**What to produce:** Look through the data that follows and copy each line with the string "right".

[Source material Boundary: Start]

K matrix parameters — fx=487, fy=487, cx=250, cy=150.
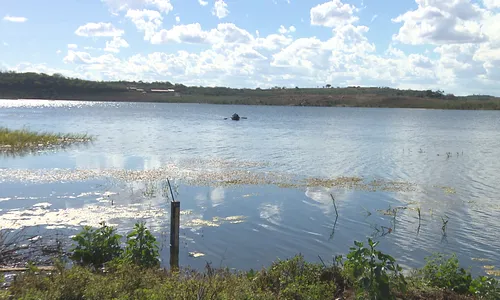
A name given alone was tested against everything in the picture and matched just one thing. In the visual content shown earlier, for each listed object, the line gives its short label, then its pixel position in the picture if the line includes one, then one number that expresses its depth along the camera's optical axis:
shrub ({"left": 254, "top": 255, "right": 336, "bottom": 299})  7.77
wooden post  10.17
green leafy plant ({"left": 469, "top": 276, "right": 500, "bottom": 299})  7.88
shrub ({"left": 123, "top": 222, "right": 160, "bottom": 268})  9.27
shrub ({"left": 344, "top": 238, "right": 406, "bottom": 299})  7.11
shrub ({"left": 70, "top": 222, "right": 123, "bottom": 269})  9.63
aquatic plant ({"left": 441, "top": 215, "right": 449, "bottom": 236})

[Source material Boundary: End]
[Source material Boundary: Start]

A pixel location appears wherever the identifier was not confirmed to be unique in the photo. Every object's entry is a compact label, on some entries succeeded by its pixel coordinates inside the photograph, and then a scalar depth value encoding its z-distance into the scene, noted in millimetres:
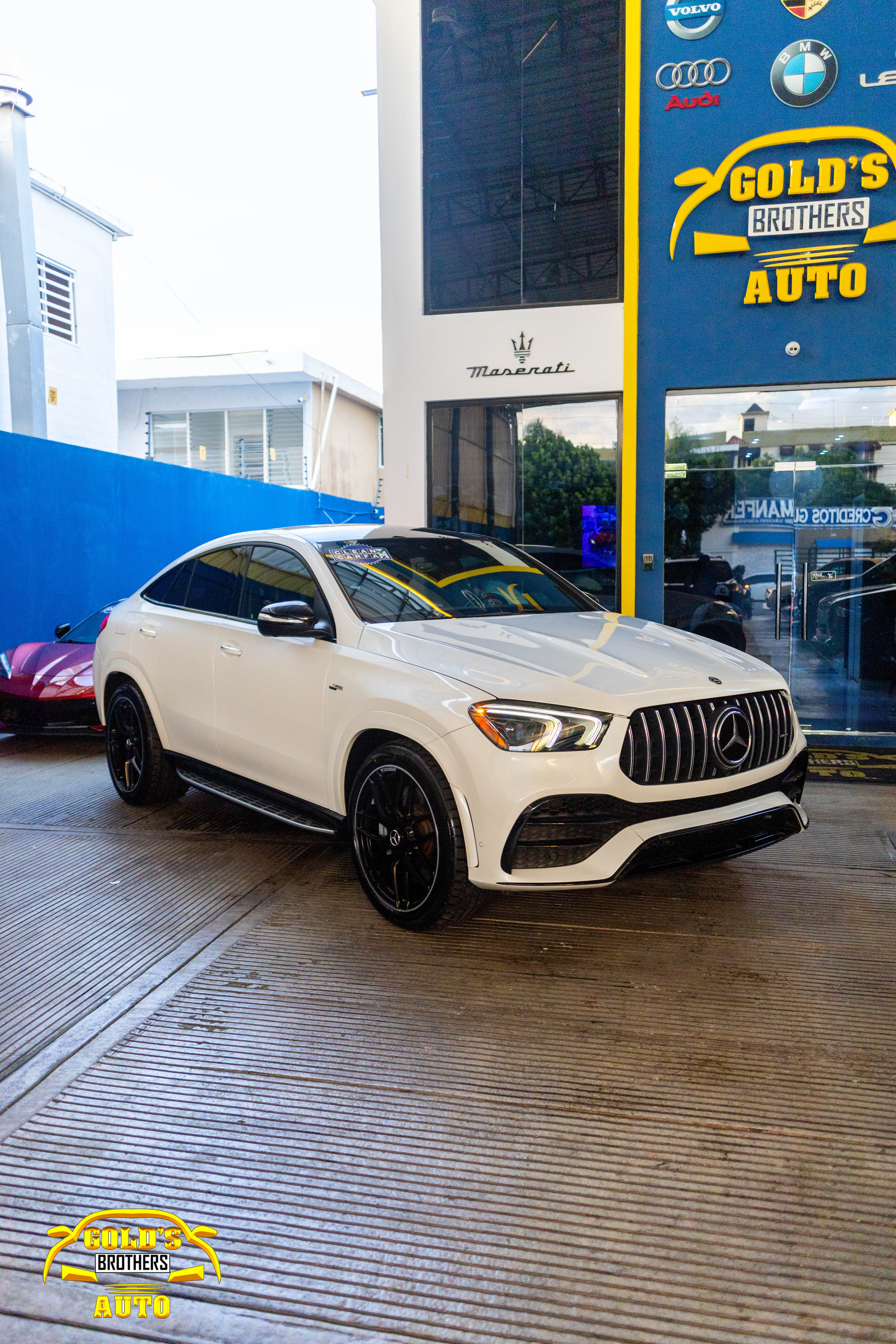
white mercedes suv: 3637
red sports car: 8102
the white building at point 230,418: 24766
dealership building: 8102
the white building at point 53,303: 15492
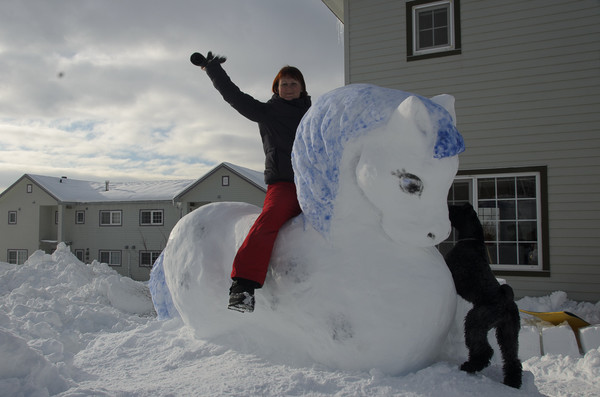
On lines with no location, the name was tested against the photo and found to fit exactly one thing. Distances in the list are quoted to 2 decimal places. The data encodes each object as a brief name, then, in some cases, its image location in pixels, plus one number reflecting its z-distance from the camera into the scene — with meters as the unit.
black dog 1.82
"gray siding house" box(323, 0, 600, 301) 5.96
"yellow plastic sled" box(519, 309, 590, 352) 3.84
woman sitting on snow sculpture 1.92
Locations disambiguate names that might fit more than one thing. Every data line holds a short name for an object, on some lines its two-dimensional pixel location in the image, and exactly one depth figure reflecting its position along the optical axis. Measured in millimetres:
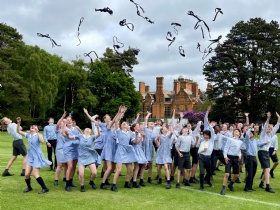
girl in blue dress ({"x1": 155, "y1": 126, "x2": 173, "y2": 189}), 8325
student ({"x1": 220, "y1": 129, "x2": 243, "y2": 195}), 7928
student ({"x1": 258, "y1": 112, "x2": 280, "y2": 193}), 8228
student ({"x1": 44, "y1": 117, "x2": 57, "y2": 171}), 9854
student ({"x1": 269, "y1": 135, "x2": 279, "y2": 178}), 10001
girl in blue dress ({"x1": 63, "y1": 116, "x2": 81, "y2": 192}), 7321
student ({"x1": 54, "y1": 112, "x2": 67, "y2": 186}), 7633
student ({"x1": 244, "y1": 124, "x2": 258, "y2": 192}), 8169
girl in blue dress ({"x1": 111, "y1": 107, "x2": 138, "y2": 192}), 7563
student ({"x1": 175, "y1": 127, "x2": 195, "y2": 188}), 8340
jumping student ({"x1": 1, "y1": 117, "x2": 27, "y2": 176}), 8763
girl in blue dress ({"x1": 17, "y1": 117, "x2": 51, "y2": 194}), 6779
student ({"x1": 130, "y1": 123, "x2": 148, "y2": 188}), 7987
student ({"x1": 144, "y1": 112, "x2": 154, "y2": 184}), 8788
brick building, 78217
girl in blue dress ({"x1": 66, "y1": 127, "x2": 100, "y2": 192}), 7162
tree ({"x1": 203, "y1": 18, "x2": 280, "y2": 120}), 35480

[Source material Boundary: End]
[Source material Boundary: Start]

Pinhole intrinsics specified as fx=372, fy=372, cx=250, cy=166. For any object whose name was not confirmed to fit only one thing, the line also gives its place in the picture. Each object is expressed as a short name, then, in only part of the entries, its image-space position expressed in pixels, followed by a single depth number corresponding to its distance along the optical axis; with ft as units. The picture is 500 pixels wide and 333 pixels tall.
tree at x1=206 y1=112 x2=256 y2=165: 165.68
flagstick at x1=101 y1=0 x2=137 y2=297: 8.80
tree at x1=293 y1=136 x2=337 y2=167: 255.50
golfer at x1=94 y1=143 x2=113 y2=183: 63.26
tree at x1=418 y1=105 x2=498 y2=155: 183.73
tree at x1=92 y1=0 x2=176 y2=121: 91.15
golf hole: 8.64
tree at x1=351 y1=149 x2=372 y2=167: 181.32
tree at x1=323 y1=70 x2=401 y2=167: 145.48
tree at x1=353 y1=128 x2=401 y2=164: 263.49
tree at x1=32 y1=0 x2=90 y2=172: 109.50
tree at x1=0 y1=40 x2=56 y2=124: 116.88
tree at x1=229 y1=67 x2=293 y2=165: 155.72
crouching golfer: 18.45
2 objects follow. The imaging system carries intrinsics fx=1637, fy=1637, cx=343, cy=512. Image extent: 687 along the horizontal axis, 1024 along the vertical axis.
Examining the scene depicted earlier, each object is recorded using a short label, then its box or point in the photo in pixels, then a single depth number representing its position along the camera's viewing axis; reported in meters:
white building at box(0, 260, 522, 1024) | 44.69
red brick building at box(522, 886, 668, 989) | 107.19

[Source material Boundary: End]

**Task solution:**
shrub ({"left": 254, "top": 255, "right": 336, "bottom": 299})  7.77
green leafy plant ({"left": 469, "top": 276, "right": 500, "bottom": 299})  7.88
shrub ({"left": 123, "top": 222, "right": 160, "bottom": 268})  9.27
shrub ({"left": 344, "top": 238, "right": 406, "bottom": 299})  7.11
shrub ({"left": 70, "top": 222, "right": 123, "bottom": 269})  9.63
aquatic plant ({"left": 441, "top": 215, "right": 449, "bottom": 236})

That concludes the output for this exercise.